*How to complete this task:* Can you copy the passage on Dogecoin and meme tokens word for word, from "What happened was" up to and including "more within hours."?

*Text under study:*
__________________________________________________

What happened was the opposite of what was planned. Within weeks, Dogecoin reached a market capitalization of $12 million. Sports teams were sponsored. Online communities formed. The “worthless” asset had generated real value for early believers.
“I sincerely hope people don’t see the Dogecoin phenomenon and turn every internet meme into a digital token,” warned one of the original founders. But his warning proved prophetic in its failure: exactly that is what happened over the next 12 years.
When prominent public figures began endorsing these assets—especially after validation by tech magnates—the launch speed accelerated exponentially. Dozens of new tokens emerged monthly. Some early winners multiplied their investments by factors of 50x, 100x, or more within hours.
The platform that democratized unrestricted speculation
A particular application became the epicenter of the phenomenon: a launch platform that removed all technical barriers to creating digital tokens. It allowed users without programming knowledge to issue blockchain assets in seconds.
Creating a token required only clicks. No verification. No documentation. No regulatory requirements. The initial price started from fractions of a cent, rising solely based on speculative demand.

__________________________________________________

*Supplied information:*
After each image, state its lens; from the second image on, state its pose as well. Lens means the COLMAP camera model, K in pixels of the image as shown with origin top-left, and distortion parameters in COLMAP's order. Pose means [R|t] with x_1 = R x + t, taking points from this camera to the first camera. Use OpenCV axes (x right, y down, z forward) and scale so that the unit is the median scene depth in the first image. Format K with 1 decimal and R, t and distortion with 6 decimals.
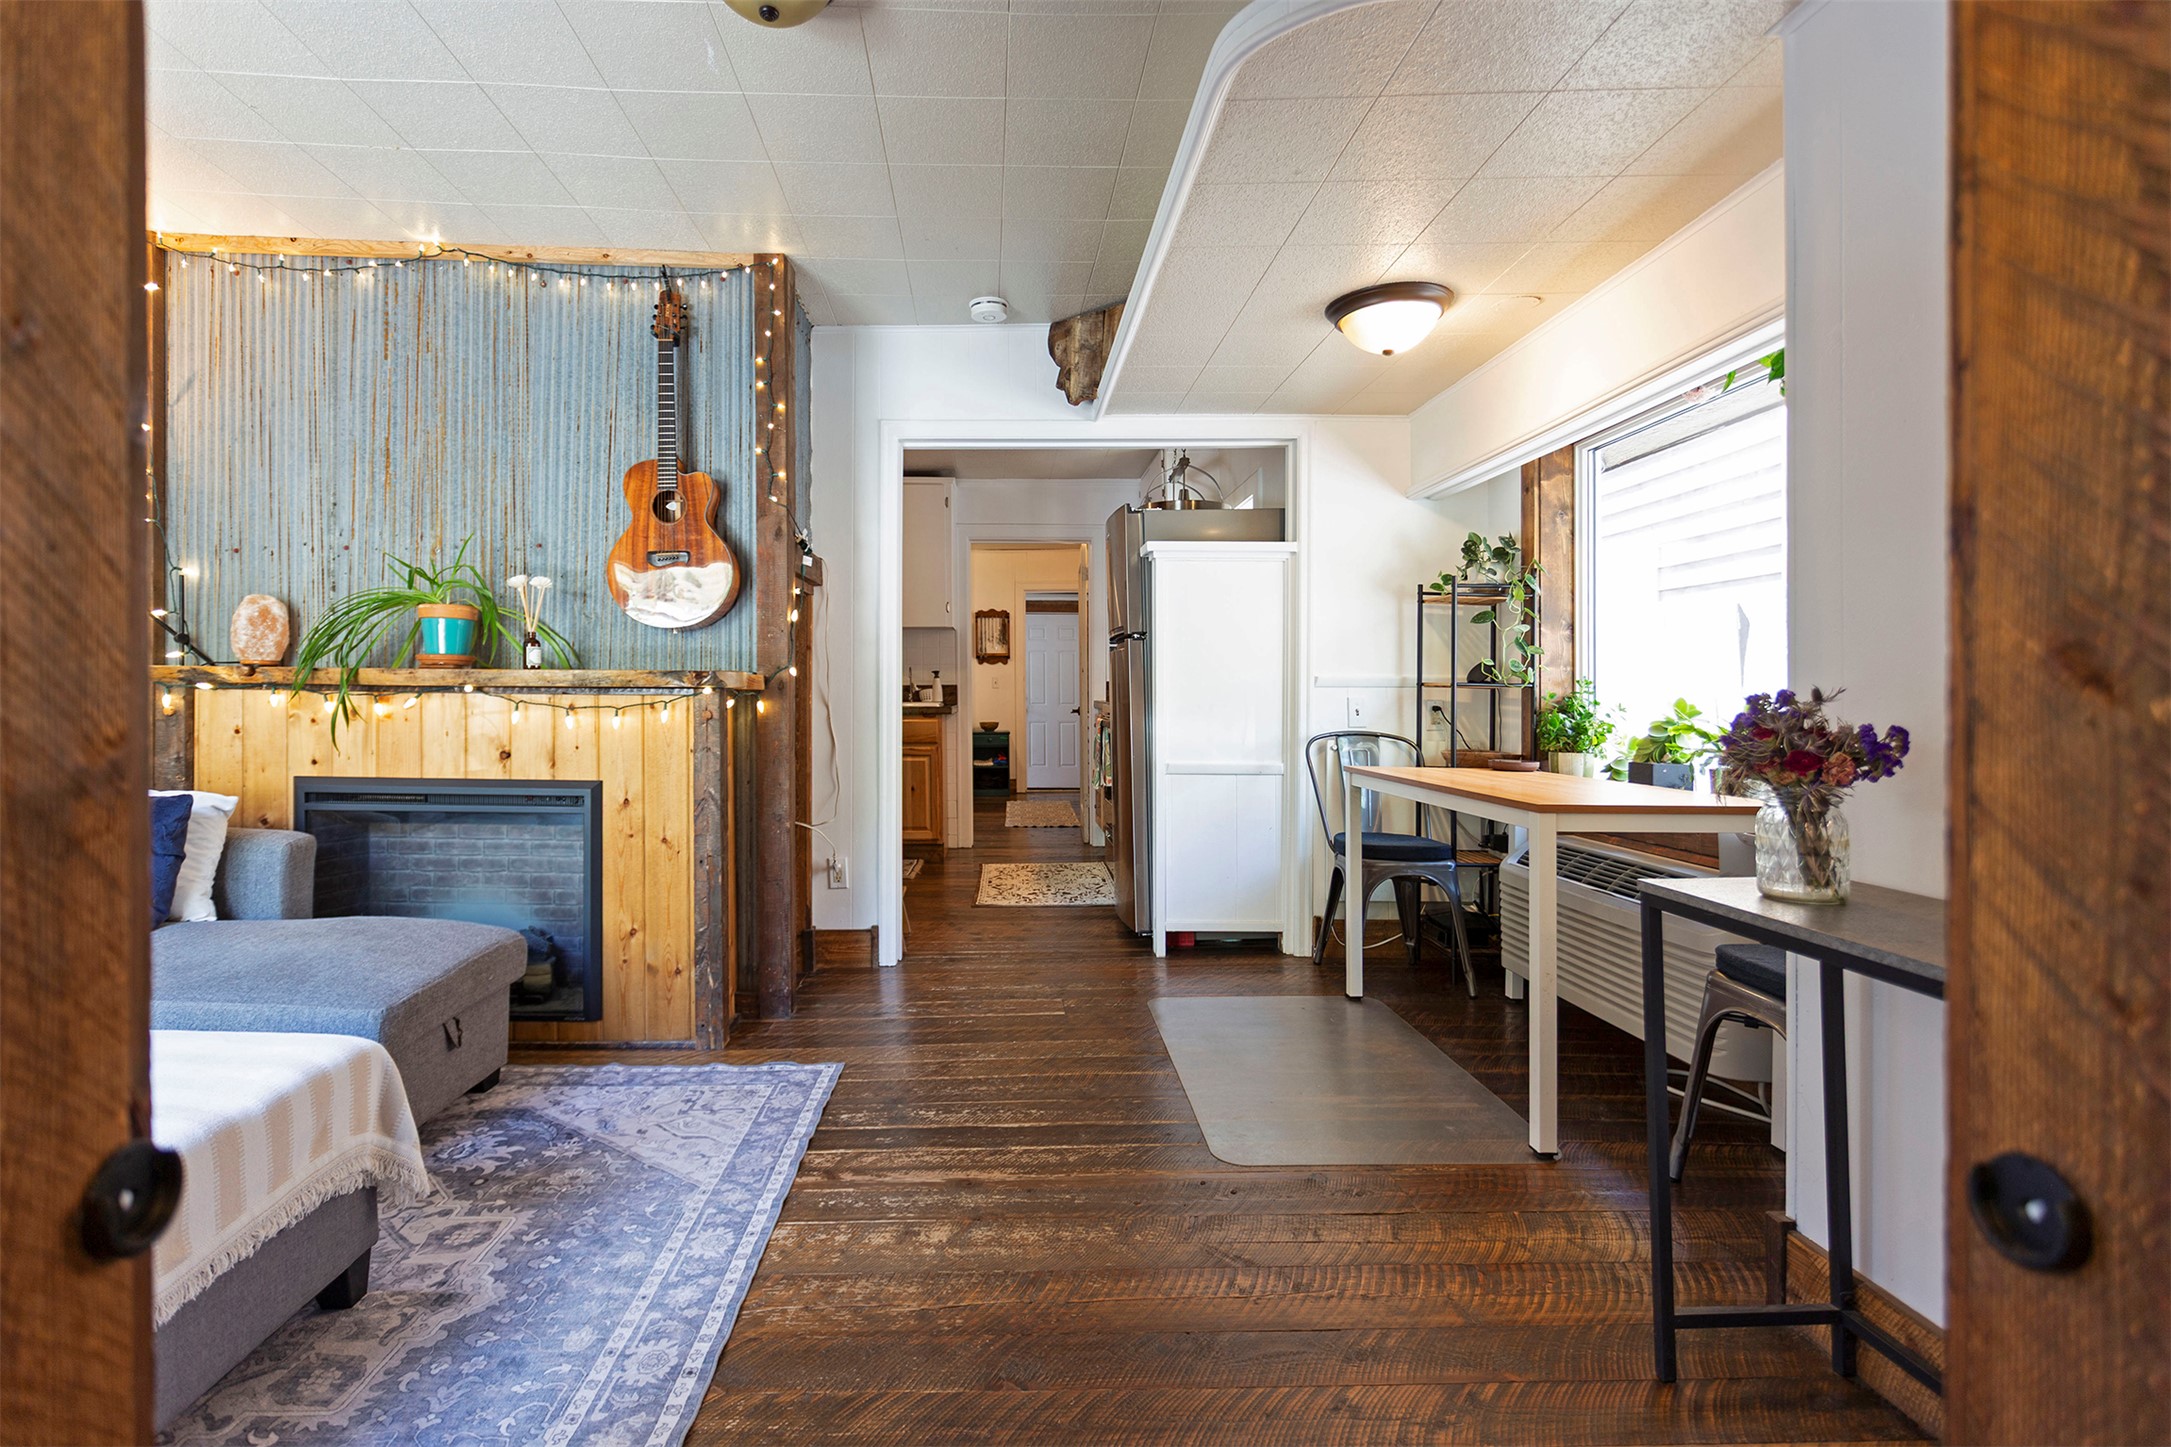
lens RADIAL K [[1108.9, 0, 986.8], [0, 1108.9, 665.1], [0, 0, 1]] dist [-0.001394, -0.000707]
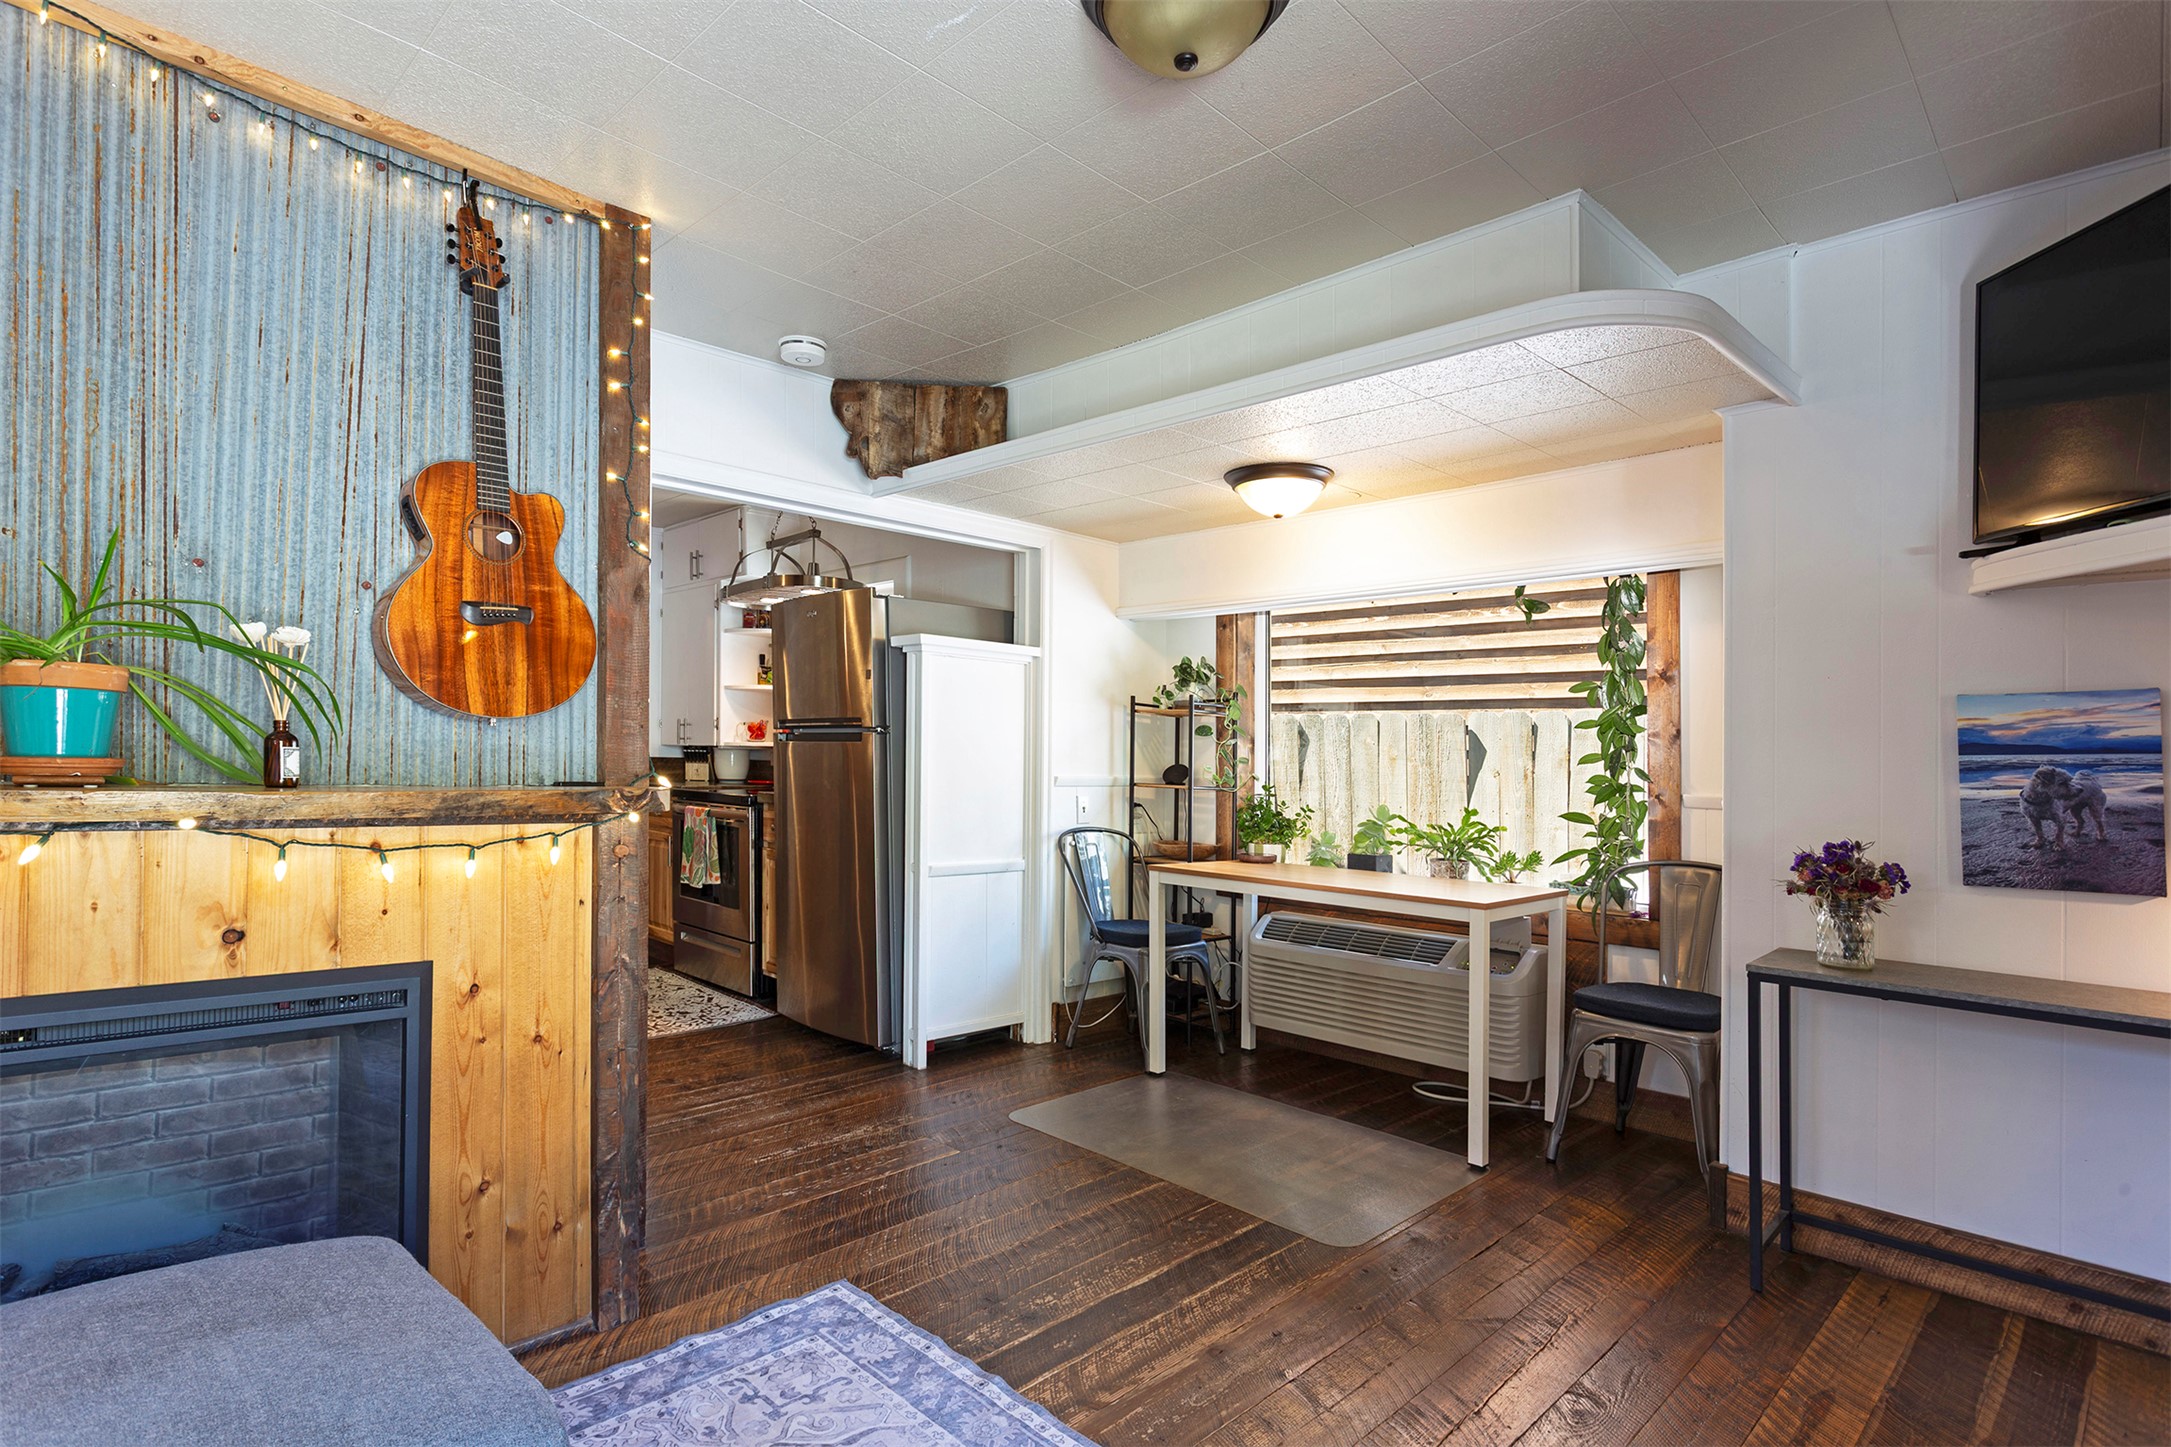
lens RADIAL K [[1101.2, 0, 1081.2], [0, 1101.2, 720.6], [0, 0, 1]] dist [-0.011006, 0.003373]
pose [[0.701497, 0.033651, 0.711878, -0.495553], [-0.034907, 0.999308, -0.012839, -0.034976], [-0.711817, -0.015843, 0.702186, 0.273863]]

__________________________________________________

*Completed task:*
What happened was the opposite of what was planned. Within weeks, Dogecoin reached a market capitalization of $12 million. Sports teams were sponsored. Online communities formed. The “worthless” asset had generated real value for early believers.
“I sincerely hope people don’t see the Dogecoin phenomenon and turn every internet meme into a digital token,” warned one of the original founders. But his warning proved prophetic in its failure: exactly that is what happened over the next 12 years.
When prominent public figures began endorsing these assets—especially after validation by tech magnates—the launch speed accelerated exponentially. Dozens of new tokens emerged monthly. Some early winners multiplied their investments by factors of 50x, 100x, or more within hours.